ライスは恨めしそうにボクのほうを振り向く。それがまたかわいかった。
◇ ◆ ◇ ◆ ◇ ◆ ◇
「そもそも、ライスが夜更かしするのが悪いんですよ」
「ぷぅぷぅ」
「かわいく拗ねてもダメです」
ライスがお昼までもたなかったのは、単純に朝食を十分食べられなかったからだ。
寝坊して授業時間ギリギリで起きたライスの朝食は、ミニあんパン四つ。夜食用に保管していたそれは、ボクなら昼まで持つが、ライスには明らかに足りていなかった。だが、食堂で食べてる余裕がないぐらいライスが起きたのはぎりぎりだった。髪だってボサボサのままで、休み時間にボクが梳かしてあげないといけないぐらいドタバタしていた。
「夜更かししないようにしましょうね」
「や」
「や、じゃないんですよ」
「や」
「……」
「ぷぺぇ」
面倒になったのでほっぺをつついたらぶにゅん、とへこんだ。相変わらず柔らかい。
「ぷぅぷぅ」
「かわいく拗ねてもダメです」
「ラプンツェルがライスの選んだ寝間着着て添い寝してくれたら早寝する」
「嫌ですよ。ライスが選ぶ寝間着、基本スケスケじゃないですか」
「ぷぅぷぅ」
「かわいく拗ねてもダメです」
「だっていつものパジャマ、ゴワゴワしてるから抱き心地よくないんだもん」
「抱き枕買ってください」
昔はよく一緒に寝ていたが、最近は注文の多いライスシャワーなのでお断りしていた。ただ一緒に寝るだけならいいのだが、ボクのお気に入りの綿パジャマだと抱き心地がよくないと文句を言うのだ。
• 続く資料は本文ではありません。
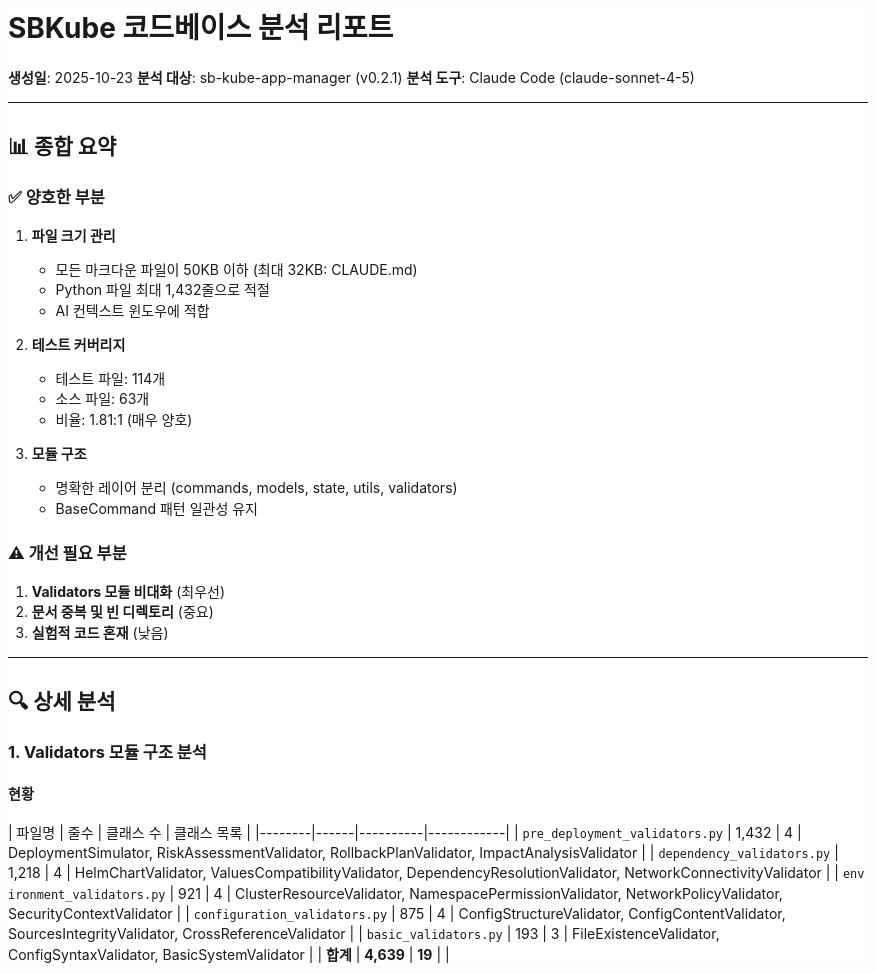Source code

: # SBKube 코드베이스 분석 리포트

**생성일**: 2025-10-23 **분석 대상**: sb-kube-app-manager (v0.2.1) **분석 도구**: Claude Code (claude-sonnet-4-5)

______________________________________________________________________

## 📊 종합 요약

### ✅ 양호한 부분

1. **파일 크기 관리**

   - 모든 마크다운 파일이 50KB 이하 (최대 32KB: CLAUDE.md)
   - Python 파일 최대 1,432줄으로 적절
   - AI 컨텍스트 윈도우에 적합

1. **테스트 커버리지**

   - 테스트 파일: 114개
   - 소스 파일: 63개
   - 비율: 1.81:1 (매우 양호)

1. **모듈 구조**

   - 명확한 레이어 분리 (commands, models, state, utils, validators)
   - BaseCommand 패턴 일관성 유지

### ⚠️ 개선 필요 부분

1. **Validators 모듈 비대화** (최우선)
1. **문서 중복 및 빈 디렉토리** (중요)
1. **실험적 코드 혼재** (낮음)

______________________________________________________________________

## 🔍 상세 분석

### 1. Validators 모듈 구조 분석

#### 현황

| 파일명 | 줄수 | 클래스 수 | 클래스 목록 | |--------|------|----------|------------| | `pre_deployment_validators.py` | 1,432 | 4 |
DeploymentSimulator, RiskAssessmentValidator, RollbackPlanValidator, ImpactAnalysisValidator | |
`dependency_validators.py` | 1,218 | 4 | HelmChartValidator, ValuesCompatibilityValidator,
DependencyResolutionValidator, NetworkConnectivityValidator | | `environment_validators.py` | 921 | 4 |
ClusterResourceValidator, NamespacePermissionValidator, NetworkPolicyValidator, SecurityContextValidator | |
`configuration_validators.py` | 875 | 4 | ConfigStructureValidator, ConfigContentValidator, SourcesIntegrityValidator,
CrossReferenceValidator | | `basic_validators.py` | 193 | 3 | FileExistenceValidator, ConfigSyntaxValidator,
BasicSystemValidator | | **합계** | **4,639** | **19** | |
じゃあどんなのがいいかとライスに選ばせたら、絹製の薄手のミニスカートワンピース、いわゆるベビードールを選んできたので、それから添い寝に関しては冷戦状態である。なお、その時一回だけは一緒に寝たのだが、くっつき心地がよかったらしく、それ以降、ライスは常にそういう寝間着を勧めてくる。
まあ確かに絹の触り心地は最高だったのは認めるが。
「むぅ、じゃあ間をとって二人ともシャネルの5番で」
「……」
「ふえええええええ」
とんでもないことを言ったライスのほっぺを引っ張る。
今日もライスのほっぺはお餅のようによく伸びた。